>>>>>
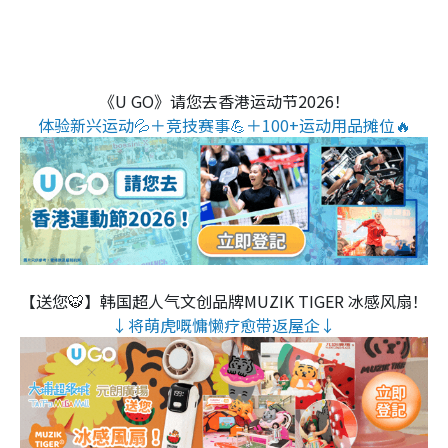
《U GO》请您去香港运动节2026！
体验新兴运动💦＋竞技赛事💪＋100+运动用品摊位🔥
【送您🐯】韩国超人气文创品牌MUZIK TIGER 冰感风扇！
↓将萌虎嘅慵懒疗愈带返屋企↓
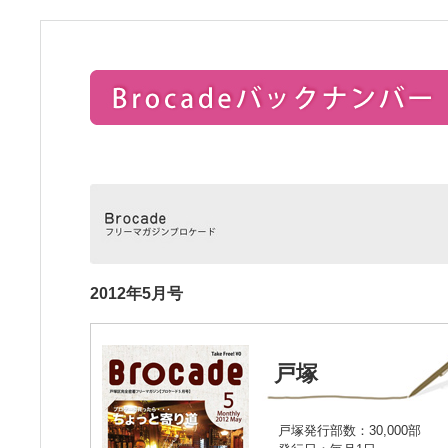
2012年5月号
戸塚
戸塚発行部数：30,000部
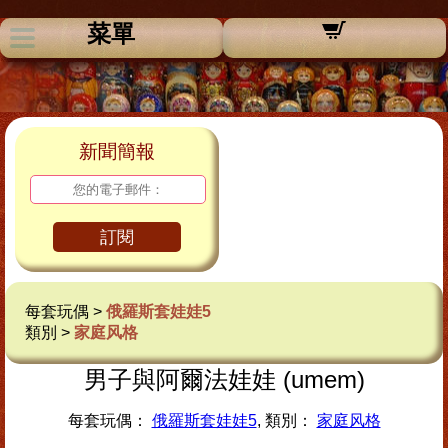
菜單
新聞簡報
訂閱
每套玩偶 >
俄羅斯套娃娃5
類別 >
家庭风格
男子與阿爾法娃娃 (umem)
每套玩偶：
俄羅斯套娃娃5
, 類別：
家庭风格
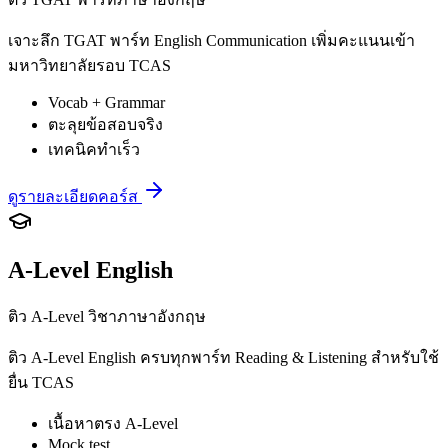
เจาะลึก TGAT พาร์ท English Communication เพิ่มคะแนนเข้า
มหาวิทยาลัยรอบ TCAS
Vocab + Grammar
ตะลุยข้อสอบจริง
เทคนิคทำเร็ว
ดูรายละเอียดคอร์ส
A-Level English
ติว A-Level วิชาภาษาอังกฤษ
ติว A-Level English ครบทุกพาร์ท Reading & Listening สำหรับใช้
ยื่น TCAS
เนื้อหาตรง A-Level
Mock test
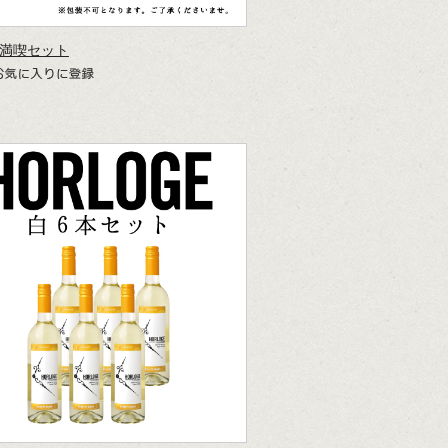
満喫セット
<<<<<
**Task requirements**
State the number of lines in the records that include "English", and write nothing else.

**Response to this task**
3